Productivity and Costs: Workers Do More For Less In First Quarter
Non-farm business sector labor productivity increased at a seasonally-adjusted annual rate of 0.5 percent during the first quarter of 2013, according to the U.S. Bureau of Labor Statistics. The increase in productivity reflects a 2.1 percent gain in output and a 1.6 percent gain in hours worked.
Wednesday’s report is the second estimate for the first quarter, and reflects a downward revision in productivity from 0.7 percent in the previous estimate. Overall non-farm labor productivity, or output per hour, is calculated by dividing an index of real output by an index of hours worked of all persons, including employees, proprietors, and unpaid family workers.
Both output and hours worked were downwardly revised in the second estimate, but output fell more, resulting in the downward revision for total labor productivity. Also concerning about the report are dramatic reductions in the figures for hourly compensation, which in turn reduced unit labor costs. The Bureau of Labor Statistics defines unit labor costs as the ratio of hourly compensation to labor productivity; increases in hourly compensation tend to increase unit labor costs and increases in output per hour tend to reduce them.

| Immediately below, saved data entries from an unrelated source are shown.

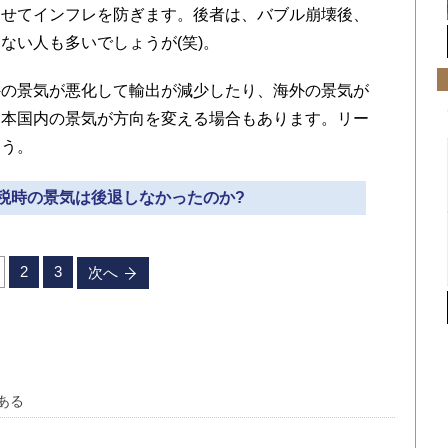
させてインフレを防ぎます。後者は、バブル崩壊後、
ない人も多いでしょうが(笑)。
の景気が悪化して輸出が減少したり、海外の景気が
日本国内の景気が方向を変える場合もあります。リー
ょう。
増税時の景気は後退しなかったのか?
2
3
次へ
ある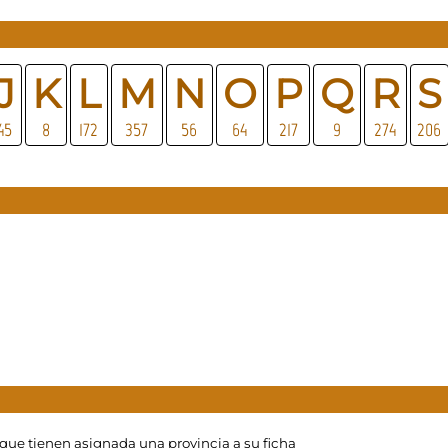
J
K
L
M
N
O
P
Q
R
S
45
8
172
357
56
64
217
9
274
206
 que tienen asignada una provincia a su ficha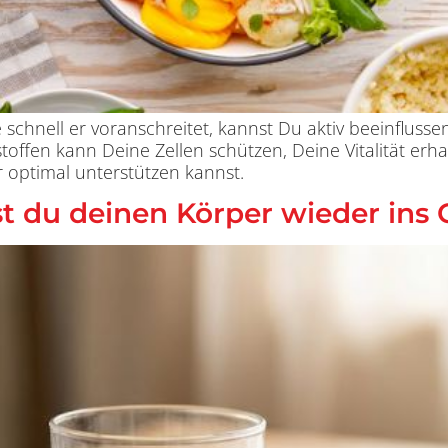
e schnell er voranschreitet, kannst Du aktiv beeinfluss
ffen kann Deine Zellen schützen, Deine Vitalität erhal
 optimal unterstützen kannst.
gst du deinen Körper wieder ins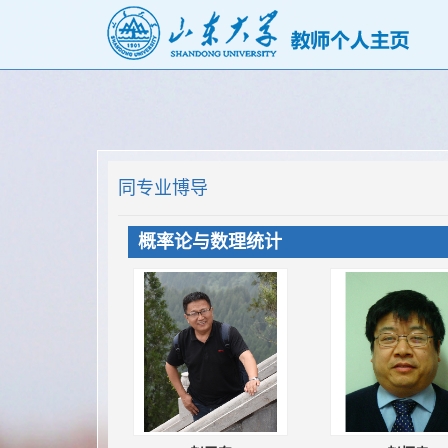
同专业博导
概率论与数理统计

Broadly speaking, productivity is a measure of how efficiently an economy is producing goods and services. The costs associated with production can be used as a leading indicator of inflationary pressure. Increased labor costs can ultimately be passed on to the consumer, as reflected in the consumer price index or the personal consumption expenditures index, and they affect the headline inflation rate.
Conversely, a contraction in unit labor costs, which is what happened in the first quarter, is an indicator of deflationary pressure in the pipeline. At best, Wednesday’s report shows minimal inflationary pressure. At worst, it’s evidence that deflationary pressures are building in the economy.
It’s important to point out that fourth-quarter real hourly compensation was upwardly revised from an annual rate of 0.4 percent to 7.5 percent, which in turn increased unit labor costs for the quarter.
Year over year, labor productivity — a function of output (+2.4 percent) and hours worked (+1.5 percent) — increased 0.9 percent. Unit labor costs increased 1.1 percent on the year, while unit non-labor payments increased 2.0 percent.
Overall, the revised data suggests that corporations are still finding ways to get more work out of their current labor force. Relatively low payroll increases of 134,000 over the past three months suggest that many businesses are focusing on driving efficiency rather than hiring more workers.